Jury Duty

The summons letter sounded like it meant business. “You are hereby commanded to appear . . . then and there to serve as Juror . . . and that you in nowise fail to so appear . . .” It didn’t say what the “or else” entailed, but I was sure I didn’t want to find out.

Trying to stay out of trouble, I left home in plenty of time for the 8:30 AM call, time that was eaten up with school buses, school zones, and parking problems. I arrived with five minutes to find my place and was greeted by a pleasant and efficient staff that got me to the courtroom with three minutes to spare. I could’ve been late, as several of the other called jurors were. They began calling the roll at 8:52. After roll call, we stood as a group of approximately eighty jury candidates, raised our right hands, and swore to answer all questions truthfully.

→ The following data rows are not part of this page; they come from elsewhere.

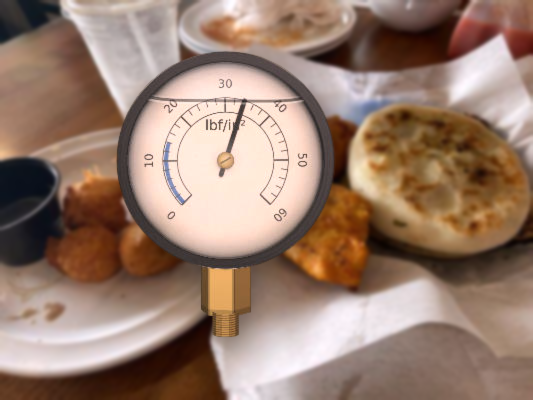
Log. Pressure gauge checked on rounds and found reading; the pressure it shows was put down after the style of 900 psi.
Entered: 34 psi
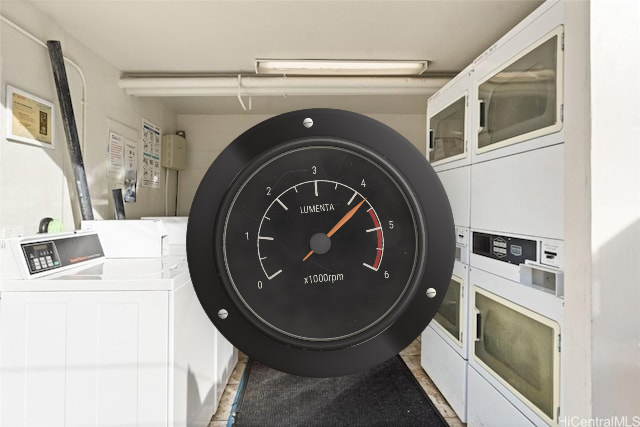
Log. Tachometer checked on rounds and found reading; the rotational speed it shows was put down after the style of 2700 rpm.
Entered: 4250 rpm
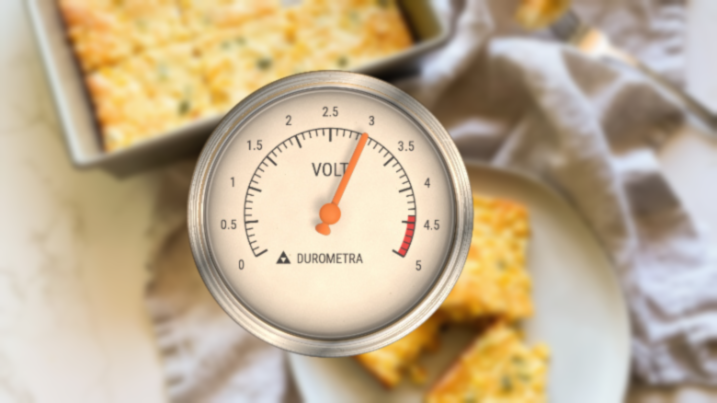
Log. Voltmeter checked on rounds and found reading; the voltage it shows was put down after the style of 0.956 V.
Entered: 3 V
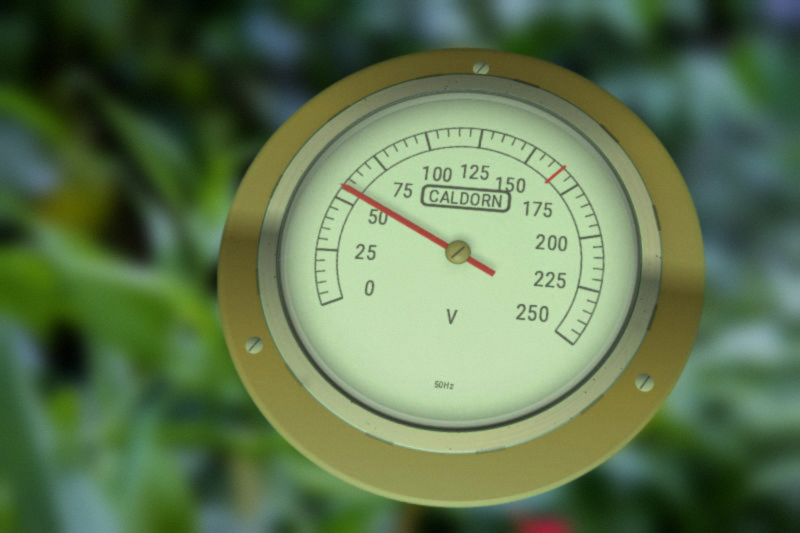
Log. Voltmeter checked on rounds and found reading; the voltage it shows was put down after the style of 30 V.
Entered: 55 V
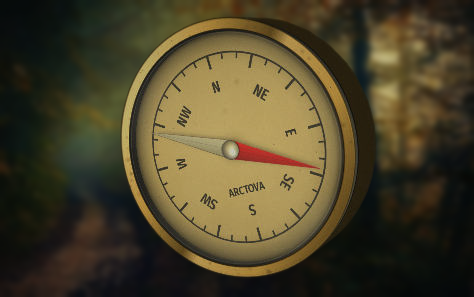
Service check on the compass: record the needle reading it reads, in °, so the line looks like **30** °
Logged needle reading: **115** °
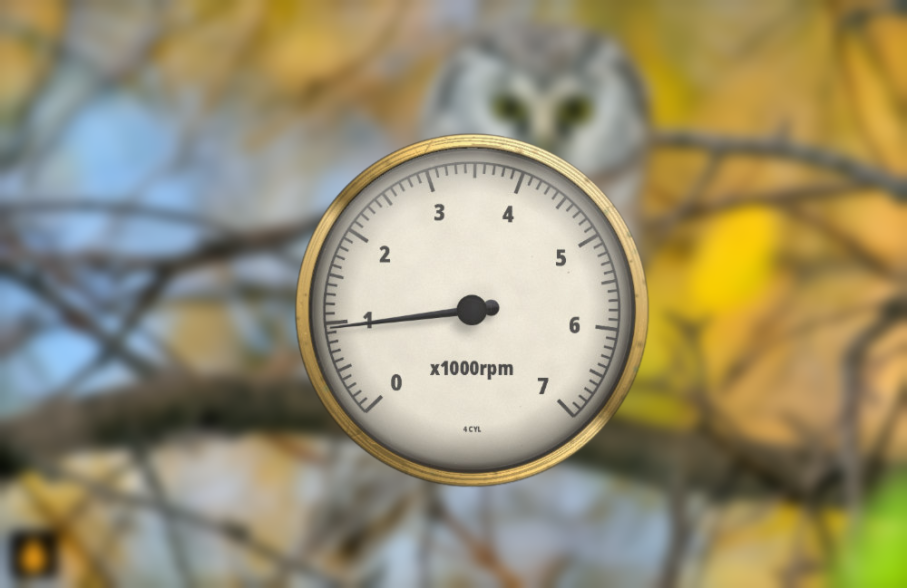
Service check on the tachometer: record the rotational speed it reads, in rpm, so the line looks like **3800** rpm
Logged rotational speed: **950** rpm
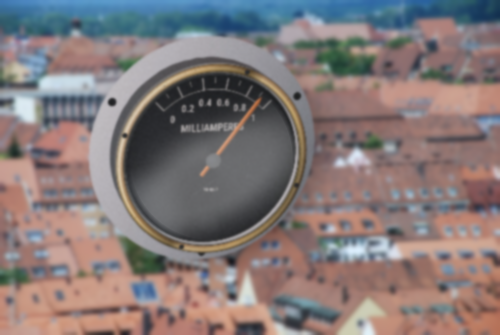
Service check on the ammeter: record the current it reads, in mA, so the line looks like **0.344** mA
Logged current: **0.9** mA
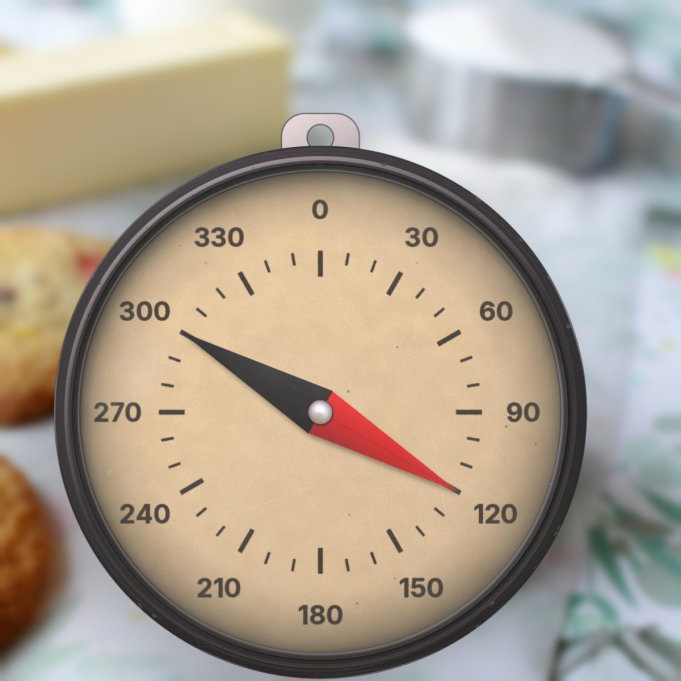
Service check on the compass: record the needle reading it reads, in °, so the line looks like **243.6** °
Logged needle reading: **120** °
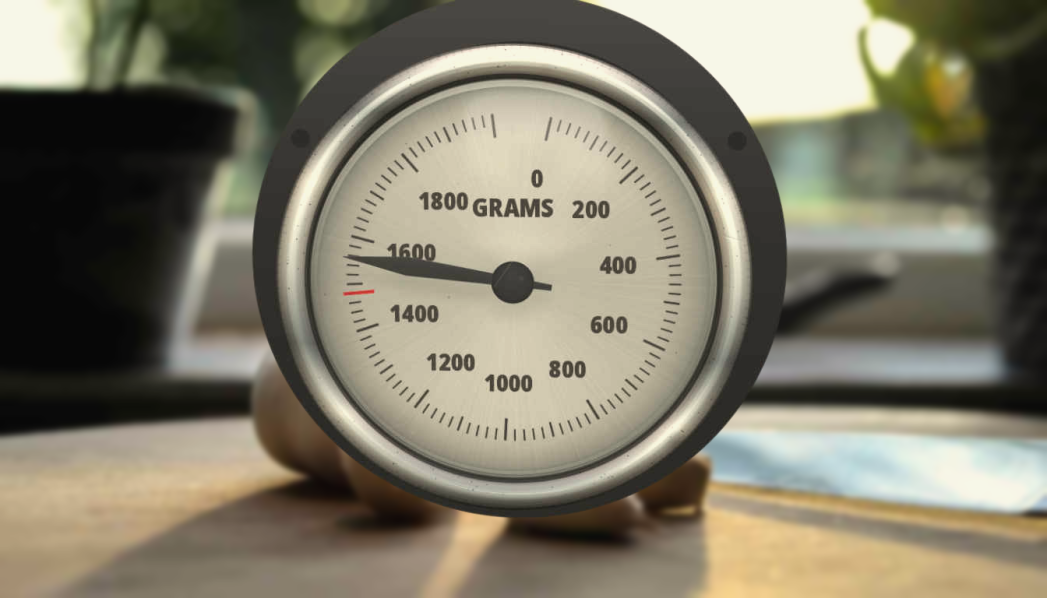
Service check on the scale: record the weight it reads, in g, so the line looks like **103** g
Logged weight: **1560** g
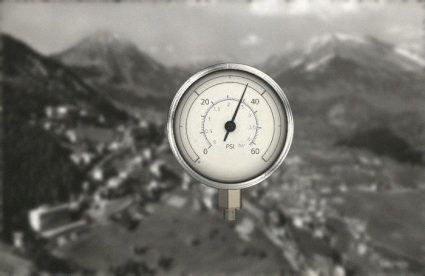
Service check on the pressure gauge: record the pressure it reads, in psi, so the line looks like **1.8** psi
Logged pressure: **35** psi
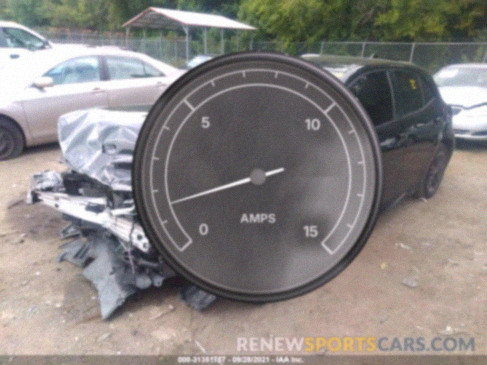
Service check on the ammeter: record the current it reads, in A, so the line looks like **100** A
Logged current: **1.5** A
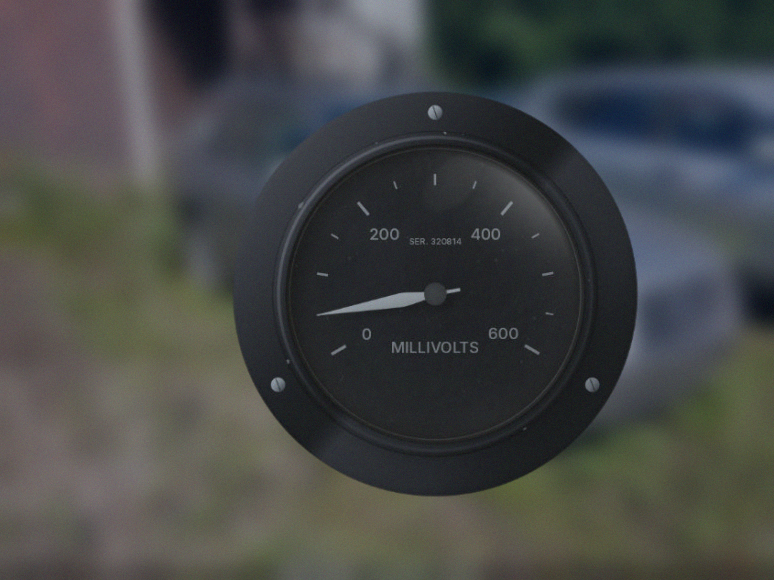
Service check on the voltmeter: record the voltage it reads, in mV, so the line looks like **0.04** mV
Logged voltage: **50** mV
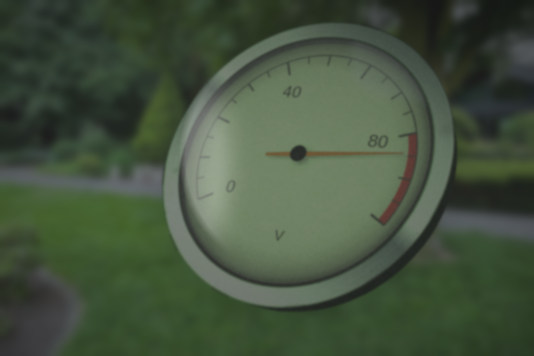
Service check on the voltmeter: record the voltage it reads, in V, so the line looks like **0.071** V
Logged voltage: **85** V
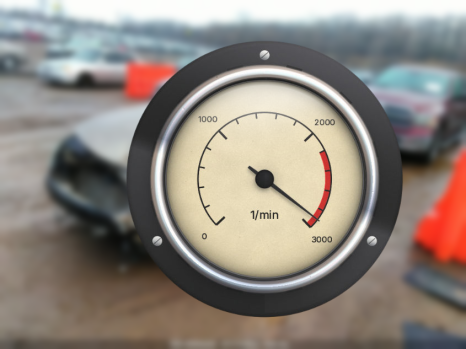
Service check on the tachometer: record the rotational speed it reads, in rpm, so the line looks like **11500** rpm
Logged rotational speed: **2900** rpm
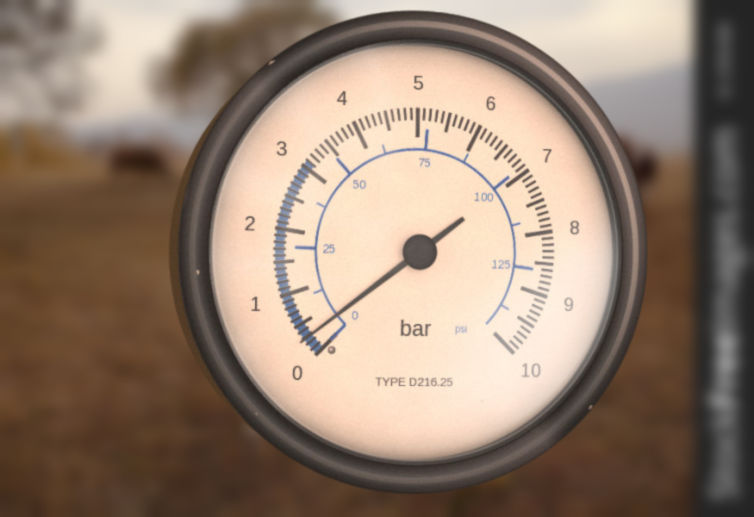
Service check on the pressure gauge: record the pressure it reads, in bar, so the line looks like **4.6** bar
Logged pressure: **0.3** bar
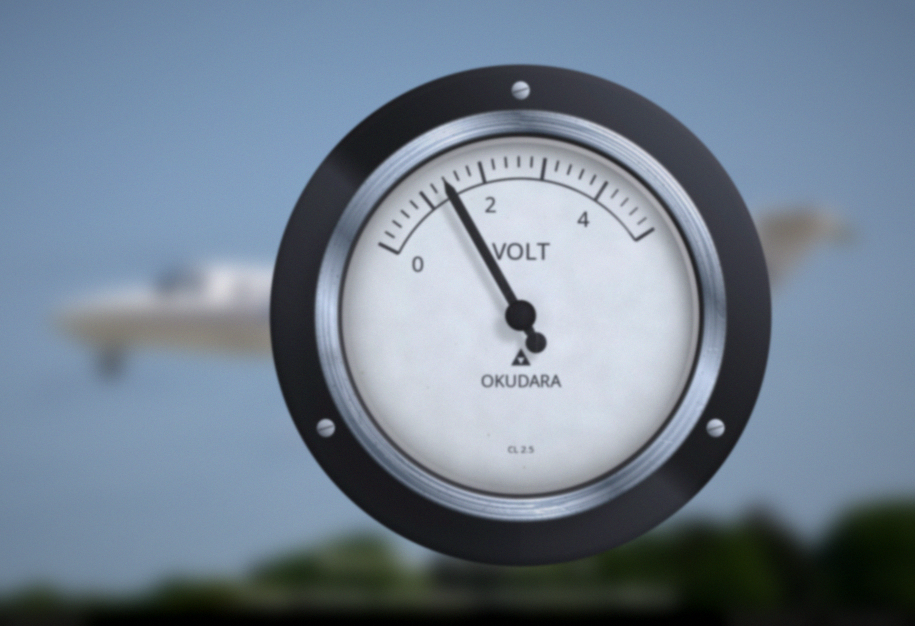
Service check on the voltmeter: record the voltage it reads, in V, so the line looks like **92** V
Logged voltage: **1.4** V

The judge told us what a privilege it was to serve on a jury before he listed the reasons he would accept to be excused. He ran through that list and gave his commentary on it:
• A serious illness on the part of the juror or a family member who required the presence of the juror – likely to be excused, just talk to him
• The juror’s attendance would cause a serious financial loss or had a need requiring personally presence at one’s business – would be considered, talk to him
• An elderly relative or dependent child who had no one else as caregiver – talk to him, and it would be excused
• A ticket to Hawaii during the time the jury sat that was bought six months ago – he’d excused those before, talk to him
• Citizens over sixty-five years of age – by law, he had to excuse but he didn’t believe in it – “You don’t lose your brain when you turn sixty-five.”
• Those who had served within the last two years – also bound by law to accept the excuse if it was offered, but serving was a privilege.
He then allowed the jurors who wanted to bring an excuse to stand in line to “talk to him.” About ten joined the line, but most were sent back to their seats to wait for the jury selection.  The judge announced that twenty-five would be called, and the rest could go home. The clerk apologized ahead of time for any names he mispronounced and began the seating call.
Twenty-five were chosen before my name was called, and the rest of us were dismissed. As we headed back to our cars, another prospective juror walking beside me observed that most of the ten who’d stood in line to offer an excuse had been called. Coincidence?
So far, I’ve had a similar jury experience three times. I’m willing to serve if needed and agree with the judge that passing sixty-five is a poor excuse if one still has good health and the mind she came with.